::: Record set
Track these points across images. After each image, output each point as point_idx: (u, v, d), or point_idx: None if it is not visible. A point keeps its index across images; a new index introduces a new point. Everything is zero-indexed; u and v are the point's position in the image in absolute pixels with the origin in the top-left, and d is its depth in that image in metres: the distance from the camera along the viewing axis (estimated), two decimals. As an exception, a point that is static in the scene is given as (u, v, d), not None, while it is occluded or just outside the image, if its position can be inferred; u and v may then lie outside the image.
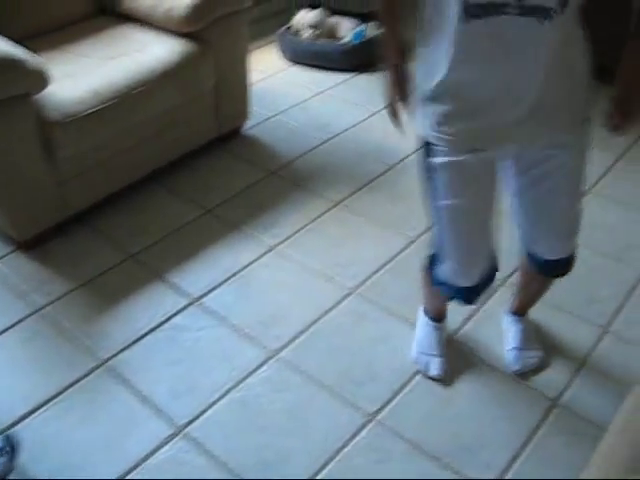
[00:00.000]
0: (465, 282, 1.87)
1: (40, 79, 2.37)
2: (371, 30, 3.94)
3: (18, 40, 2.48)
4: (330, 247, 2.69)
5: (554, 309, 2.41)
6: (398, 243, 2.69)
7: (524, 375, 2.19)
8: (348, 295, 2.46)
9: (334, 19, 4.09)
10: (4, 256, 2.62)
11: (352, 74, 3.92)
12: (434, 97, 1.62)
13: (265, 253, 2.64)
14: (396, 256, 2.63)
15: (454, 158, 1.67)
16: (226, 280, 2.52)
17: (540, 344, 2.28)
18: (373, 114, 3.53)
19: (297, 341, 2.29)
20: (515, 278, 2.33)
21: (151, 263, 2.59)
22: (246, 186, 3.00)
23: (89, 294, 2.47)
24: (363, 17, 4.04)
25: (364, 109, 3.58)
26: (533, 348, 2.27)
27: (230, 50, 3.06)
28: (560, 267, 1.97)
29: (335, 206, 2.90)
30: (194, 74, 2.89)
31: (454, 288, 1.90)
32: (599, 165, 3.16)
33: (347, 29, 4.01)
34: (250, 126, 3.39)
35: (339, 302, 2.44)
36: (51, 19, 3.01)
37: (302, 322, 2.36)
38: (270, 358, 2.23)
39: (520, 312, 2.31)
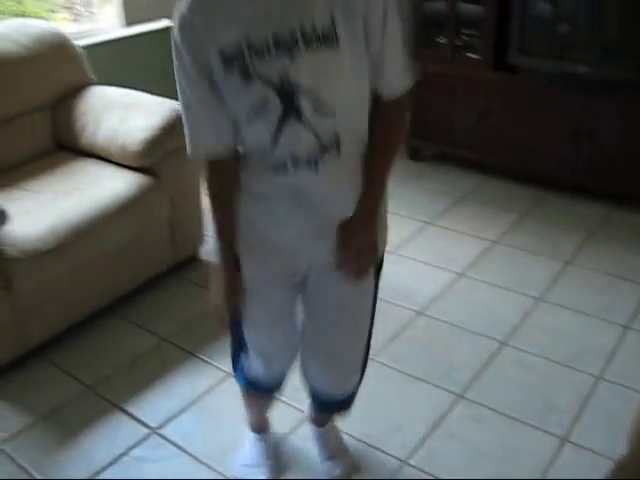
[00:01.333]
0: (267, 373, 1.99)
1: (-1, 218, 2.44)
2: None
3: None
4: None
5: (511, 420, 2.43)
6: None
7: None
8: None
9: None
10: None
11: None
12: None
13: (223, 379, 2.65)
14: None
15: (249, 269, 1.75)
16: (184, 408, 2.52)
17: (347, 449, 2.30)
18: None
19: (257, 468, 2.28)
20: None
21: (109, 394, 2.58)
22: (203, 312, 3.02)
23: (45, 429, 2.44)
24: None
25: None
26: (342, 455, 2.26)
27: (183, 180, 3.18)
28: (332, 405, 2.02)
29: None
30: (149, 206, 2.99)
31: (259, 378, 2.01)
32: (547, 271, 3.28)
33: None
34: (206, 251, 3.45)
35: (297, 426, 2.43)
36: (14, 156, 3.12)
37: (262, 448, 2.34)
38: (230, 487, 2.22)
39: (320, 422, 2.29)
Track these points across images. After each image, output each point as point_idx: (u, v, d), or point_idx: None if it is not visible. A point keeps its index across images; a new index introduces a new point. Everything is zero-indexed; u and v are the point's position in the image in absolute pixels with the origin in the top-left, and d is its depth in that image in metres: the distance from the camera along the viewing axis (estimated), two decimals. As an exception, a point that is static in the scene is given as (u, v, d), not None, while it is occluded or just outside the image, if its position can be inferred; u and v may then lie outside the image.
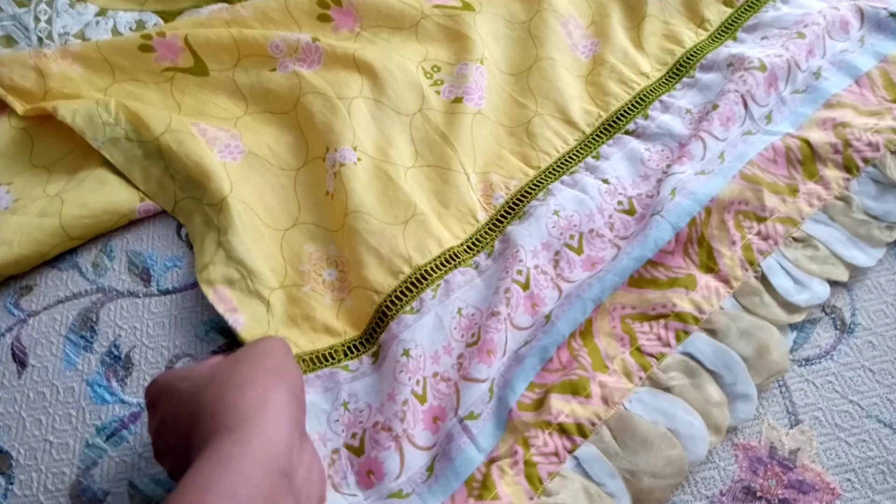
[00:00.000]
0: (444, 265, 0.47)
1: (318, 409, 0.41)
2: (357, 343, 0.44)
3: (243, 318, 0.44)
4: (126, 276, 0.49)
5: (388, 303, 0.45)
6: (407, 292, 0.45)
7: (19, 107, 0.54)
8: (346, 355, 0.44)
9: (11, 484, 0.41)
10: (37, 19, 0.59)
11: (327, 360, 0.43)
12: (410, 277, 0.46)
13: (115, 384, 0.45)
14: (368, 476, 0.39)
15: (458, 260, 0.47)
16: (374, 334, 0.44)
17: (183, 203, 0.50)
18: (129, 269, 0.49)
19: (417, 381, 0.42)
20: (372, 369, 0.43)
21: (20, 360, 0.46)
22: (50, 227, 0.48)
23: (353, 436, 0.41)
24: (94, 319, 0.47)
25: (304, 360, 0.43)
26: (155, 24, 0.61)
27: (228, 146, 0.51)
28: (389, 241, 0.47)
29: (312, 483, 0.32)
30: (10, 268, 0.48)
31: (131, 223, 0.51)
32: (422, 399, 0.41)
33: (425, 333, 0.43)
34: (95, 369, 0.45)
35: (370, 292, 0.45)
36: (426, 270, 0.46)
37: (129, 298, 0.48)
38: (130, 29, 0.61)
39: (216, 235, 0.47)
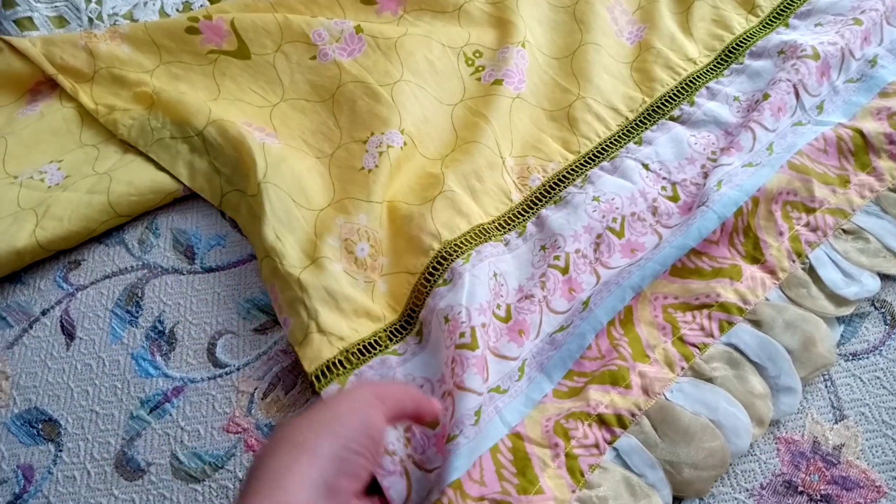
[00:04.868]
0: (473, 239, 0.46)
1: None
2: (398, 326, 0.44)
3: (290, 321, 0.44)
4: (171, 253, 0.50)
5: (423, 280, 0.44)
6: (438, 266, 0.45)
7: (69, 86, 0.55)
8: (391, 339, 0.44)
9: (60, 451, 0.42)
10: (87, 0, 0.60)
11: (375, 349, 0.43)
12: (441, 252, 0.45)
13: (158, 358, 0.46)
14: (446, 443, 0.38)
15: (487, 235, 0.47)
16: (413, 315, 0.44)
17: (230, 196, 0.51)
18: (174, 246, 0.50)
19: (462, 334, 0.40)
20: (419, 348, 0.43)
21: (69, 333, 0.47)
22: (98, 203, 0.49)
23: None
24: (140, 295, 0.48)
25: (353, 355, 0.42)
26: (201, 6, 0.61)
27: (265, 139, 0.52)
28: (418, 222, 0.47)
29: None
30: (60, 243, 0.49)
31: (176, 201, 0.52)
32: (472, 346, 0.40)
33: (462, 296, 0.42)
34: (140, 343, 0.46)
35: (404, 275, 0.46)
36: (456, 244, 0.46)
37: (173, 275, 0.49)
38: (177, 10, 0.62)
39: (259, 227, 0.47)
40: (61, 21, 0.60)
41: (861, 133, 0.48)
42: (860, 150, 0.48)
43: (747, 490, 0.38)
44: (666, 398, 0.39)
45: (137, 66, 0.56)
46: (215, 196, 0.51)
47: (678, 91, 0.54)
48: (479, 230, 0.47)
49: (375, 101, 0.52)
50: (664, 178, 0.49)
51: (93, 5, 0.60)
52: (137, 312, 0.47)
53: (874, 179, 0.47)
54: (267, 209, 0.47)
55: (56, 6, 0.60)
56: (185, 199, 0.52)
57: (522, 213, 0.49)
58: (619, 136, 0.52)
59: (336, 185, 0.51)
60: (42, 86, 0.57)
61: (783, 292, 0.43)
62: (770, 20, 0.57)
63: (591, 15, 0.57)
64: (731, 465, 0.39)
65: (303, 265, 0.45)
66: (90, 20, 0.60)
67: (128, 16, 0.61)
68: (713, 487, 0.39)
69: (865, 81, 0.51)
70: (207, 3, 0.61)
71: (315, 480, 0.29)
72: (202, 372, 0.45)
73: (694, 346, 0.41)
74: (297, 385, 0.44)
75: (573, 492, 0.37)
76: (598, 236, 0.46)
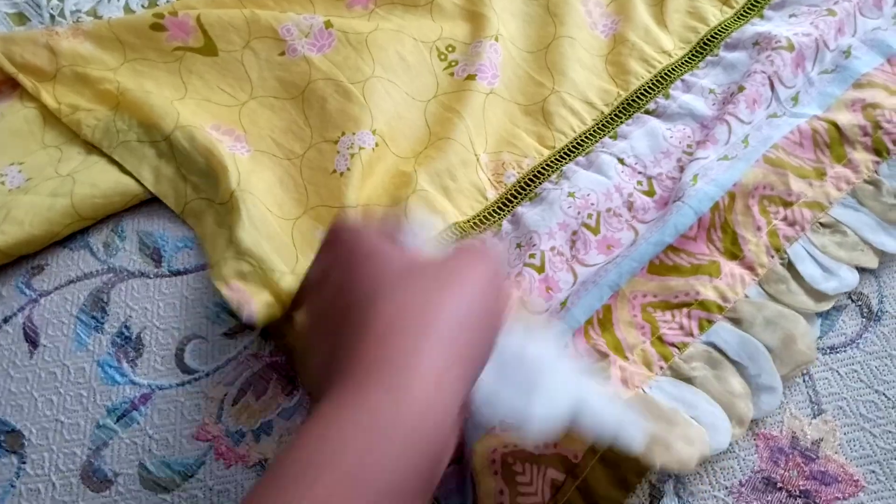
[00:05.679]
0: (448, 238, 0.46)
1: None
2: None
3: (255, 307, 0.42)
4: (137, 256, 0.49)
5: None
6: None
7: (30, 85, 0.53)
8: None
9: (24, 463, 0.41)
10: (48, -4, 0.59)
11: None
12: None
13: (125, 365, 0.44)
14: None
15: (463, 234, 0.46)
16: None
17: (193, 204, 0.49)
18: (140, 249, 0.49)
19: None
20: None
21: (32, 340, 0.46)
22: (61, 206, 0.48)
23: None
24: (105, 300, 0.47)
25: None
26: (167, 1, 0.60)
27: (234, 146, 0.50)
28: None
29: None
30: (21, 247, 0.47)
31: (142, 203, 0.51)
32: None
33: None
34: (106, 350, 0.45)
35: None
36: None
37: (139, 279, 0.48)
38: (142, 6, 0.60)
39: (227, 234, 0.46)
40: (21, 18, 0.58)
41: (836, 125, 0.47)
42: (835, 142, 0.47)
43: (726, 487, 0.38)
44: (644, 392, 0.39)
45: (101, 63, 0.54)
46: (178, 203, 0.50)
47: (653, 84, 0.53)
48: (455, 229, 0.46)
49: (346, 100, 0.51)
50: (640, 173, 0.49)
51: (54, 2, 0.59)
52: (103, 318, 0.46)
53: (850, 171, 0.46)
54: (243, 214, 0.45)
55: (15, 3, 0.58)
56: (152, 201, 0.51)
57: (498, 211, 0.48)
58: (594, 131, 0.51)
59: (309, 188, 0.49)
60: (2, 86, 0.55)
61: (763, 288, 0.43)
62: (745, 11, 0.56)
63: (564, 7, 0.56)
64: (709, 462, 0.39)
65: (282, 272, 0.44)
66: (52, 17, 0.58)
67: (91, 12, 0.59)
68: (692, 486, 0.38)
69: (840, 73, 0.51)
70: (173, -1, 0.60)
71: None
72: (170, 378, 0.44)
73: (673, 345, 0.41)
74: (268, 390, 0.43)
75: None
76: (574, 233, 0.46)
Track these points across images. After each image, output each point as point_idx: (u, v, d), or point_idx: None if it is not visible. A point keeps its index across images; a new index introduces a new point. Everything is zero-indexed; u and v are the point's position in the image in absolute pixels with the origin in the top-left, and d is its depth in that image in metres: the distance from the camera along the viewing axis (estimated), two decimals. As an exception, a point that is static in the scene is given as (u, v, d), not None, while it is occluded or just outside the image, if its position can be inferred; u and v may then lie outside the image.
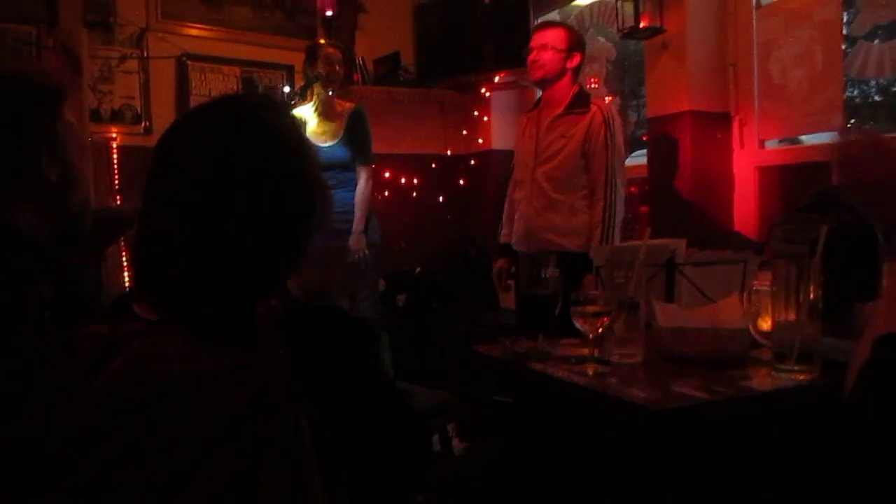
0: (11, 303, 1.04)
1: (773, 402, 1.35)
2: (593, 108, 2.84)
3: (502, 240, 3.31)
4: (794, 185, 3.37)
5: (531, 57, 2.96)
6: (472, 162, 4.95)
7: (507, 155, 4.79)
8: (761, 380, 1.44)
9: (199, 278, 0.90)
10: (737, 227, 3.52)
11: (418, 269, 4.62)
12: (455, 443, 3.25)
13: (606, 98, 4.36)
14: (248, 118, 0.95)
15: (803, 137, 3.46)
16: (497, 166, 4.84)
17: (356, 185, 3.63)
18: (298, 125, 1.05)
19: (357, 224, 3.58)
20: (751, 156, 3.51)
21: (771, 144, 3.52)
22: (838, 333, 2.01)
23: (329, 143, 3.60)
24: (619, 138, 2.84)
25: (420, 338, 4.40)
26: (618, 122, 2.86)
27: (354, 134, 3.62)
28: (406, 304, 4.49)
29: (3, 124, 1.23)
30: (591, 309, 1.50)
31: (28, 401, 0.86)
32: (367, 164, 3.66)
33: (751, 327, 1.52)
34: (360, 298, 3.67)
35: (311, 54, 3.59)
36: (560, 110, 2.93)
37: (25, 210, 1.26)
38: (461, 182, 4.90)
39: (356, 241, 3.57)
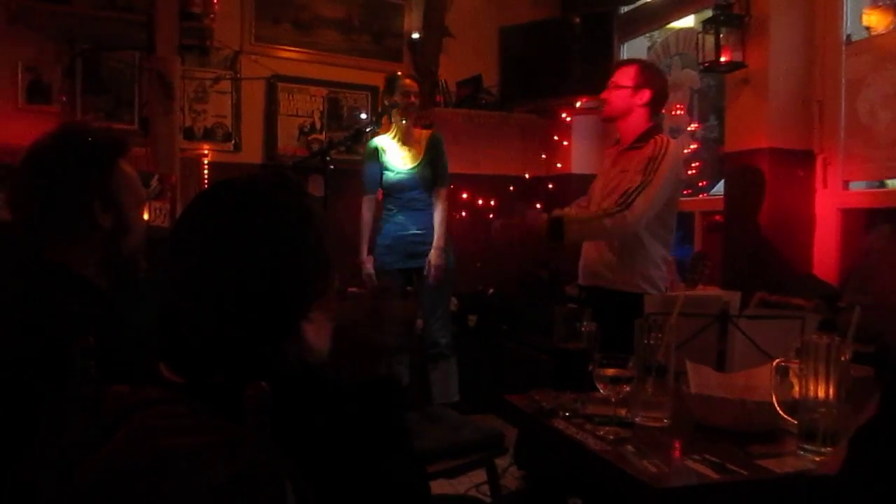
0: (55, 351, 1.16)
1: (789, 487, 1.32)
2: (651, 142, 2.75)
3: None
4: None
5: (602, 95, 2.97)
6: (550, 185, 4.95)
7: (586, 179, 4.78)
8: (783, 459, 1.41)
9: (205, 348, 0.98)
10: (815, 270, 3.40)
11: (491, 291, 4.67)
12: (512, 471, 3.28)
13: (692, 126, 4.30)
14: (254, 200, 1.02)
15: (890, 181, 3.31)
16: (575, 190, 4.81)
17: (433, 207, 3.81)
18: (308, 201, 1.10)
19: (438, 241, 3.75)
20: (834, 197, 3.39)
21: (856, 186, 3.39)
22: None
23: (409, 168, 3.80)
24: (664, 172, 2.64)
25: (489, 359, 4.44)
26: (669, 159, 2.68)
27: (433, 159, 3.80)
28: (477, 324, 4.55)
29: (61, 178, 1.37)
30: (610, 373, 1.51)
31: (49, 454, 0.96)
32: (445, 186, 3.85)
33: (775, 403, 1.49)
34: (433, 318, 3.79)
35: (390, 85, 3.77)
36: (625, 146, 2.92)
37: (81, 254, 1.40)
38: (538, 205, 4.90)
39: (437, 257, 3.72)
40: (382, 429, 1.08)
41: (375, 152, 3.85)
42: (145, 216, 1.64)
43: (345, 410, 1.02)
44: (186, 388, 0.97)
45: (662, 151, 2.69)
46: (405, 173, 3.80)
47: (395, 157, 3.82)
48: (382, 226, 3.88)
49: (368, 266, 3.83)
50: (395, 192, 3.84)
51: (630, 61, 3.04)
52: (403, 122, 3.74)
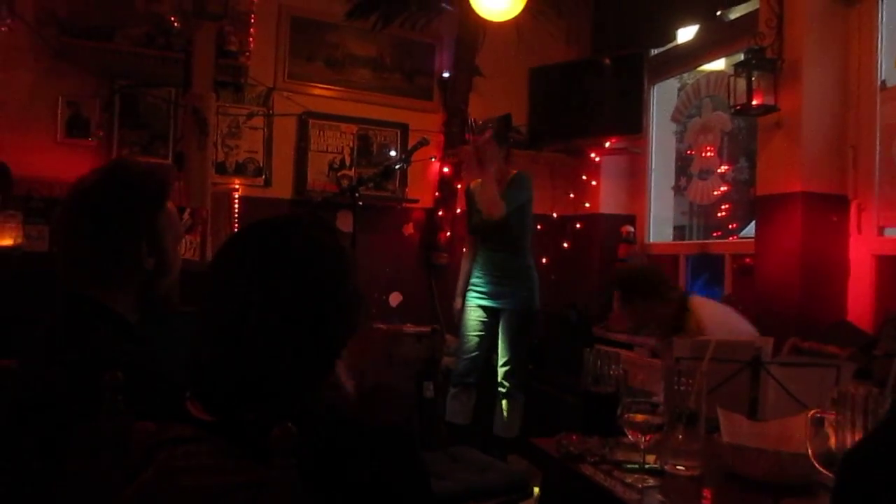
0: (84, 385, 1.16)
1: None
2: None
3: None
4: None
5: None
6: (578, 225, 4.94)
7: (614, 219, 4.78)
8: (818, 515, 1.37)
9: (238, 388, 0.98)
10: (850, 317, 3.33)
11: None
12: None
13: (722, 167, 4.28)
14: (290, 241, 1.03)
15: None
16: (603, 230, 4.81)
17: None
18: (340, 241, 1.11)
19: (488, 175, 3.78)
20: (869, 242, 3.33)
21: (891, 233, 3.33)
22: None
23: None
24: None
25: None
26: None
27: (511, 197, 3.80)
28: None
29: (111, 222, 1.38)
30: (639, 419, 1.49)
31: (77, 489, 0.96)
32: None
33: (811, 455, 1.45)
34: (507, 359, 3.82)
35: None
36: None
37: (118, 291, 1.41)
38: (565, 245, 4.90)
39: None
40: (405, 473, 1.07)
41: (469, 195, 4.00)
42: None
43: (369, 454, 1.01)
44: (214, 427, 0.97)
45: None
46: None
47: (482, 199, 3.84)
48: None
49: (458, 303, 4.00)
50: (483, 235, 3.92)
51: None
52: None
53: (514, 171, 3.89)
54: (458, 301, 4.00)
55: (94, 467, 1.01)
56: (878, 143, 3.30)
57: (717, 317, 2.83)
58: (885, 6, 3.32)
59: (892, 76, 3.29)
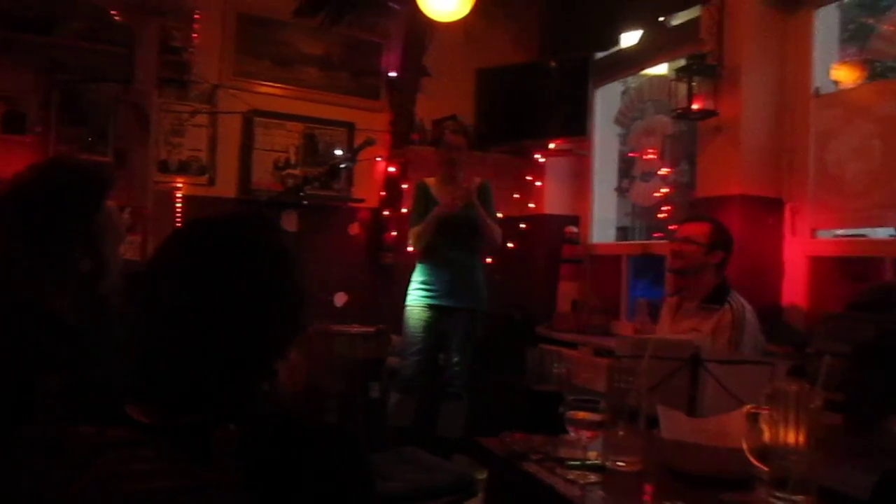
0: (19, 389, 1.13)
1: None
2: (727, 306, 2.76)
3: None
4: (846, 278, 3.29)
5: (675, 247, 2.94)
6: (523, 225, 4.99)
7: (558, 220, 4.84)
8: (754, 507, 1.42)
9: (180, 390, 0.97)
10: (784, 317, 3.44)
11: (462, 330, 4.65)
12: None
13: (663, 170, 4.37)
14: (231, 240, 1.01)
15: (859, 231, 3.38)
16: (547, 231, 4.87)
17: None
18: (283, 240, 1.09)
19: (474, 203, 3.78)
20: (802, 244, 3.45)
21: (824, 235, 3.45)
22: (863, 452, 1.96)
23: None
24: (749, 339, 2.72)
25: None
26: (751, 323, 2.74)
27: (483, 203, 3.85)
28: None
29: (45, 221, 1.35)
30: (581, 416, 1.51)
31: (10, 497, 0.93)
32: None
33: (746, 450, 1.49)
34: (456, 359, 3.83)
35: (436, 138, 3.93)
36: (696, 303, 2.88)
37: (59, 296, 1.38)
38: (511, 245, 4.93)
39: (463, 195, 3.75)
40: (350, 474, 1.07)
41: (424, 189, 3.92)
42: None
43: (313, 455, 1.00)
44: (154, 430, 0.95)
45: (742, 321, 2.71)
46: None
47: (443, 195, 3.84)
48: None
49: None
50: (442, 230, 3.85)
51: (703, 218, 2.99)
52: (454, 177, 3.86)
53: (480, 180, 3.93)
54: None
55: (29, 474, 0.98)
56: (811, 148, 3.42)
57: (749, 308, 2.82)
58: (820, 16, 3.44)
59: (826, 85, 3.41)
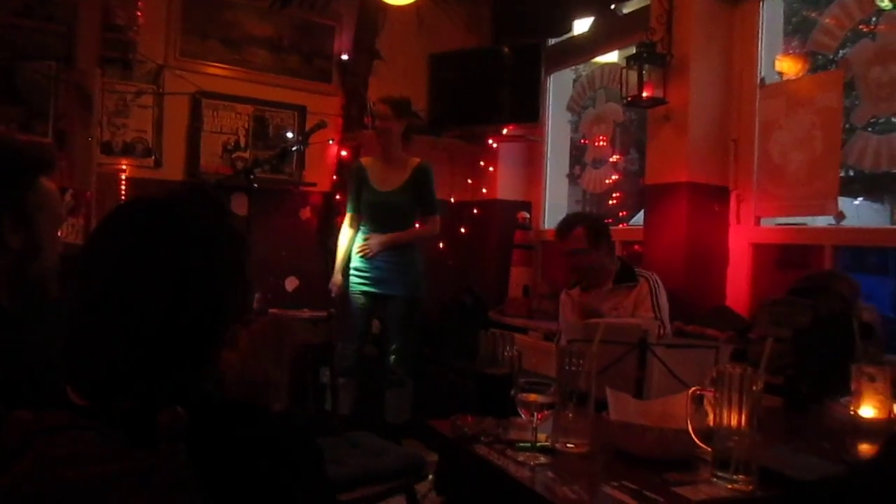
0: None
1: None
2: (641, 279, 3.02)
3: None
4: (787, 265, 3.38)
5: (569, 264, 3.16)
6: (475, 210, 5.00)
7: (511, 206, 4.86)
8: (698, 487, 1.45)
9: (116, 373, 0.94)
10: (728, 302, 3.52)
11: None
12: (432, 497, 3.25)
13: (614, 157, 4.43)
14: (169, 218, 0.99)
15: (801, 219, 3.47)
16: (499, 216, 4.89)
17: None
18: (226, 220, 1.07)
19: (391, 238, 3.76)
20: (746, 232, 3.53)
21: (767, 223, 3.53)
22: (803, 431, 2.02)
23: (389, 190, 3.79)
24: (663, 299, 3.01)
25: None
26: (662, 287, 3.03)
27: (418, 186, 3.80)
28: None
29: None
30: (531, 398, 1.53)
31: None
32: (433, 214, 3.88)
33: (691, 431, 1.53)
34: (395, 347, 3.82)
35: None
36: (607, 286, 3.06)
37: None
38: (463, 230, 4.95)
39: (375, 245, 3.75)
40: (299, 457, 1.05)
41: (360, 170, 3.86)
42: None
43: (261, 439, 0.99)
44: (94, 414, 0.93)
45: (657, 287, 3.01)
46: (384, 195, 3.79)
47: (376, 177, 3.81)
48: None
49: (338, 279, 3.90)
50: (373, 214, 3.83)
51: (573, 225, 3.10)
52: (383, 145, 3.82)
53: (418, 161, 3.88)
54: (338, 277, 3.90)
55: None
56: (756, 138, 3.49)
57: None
::::::
> _Exercise_
Return only the lines between the one holding "15: (454, 158, 1.67)" and the one holding "26: (533, 348, 2.27)", inclusive, exactly as they appear above.

> _Answer space_
15: (454, 158, 1.67)
16: (226, 280, 2.52)
17: (540, 344, 2.28)
18: (373, 114, 3.53)
19: (297, 341, 2.29)
20: (515, 278, 2.33)
21: (151, 263, 2.59)
22: (246, 186, 3.00)
23: (89, 294, 2.47)
24: (363, 17, 4.04)
25: (364, 109, 3.58)
26: (533, 348, 2.27)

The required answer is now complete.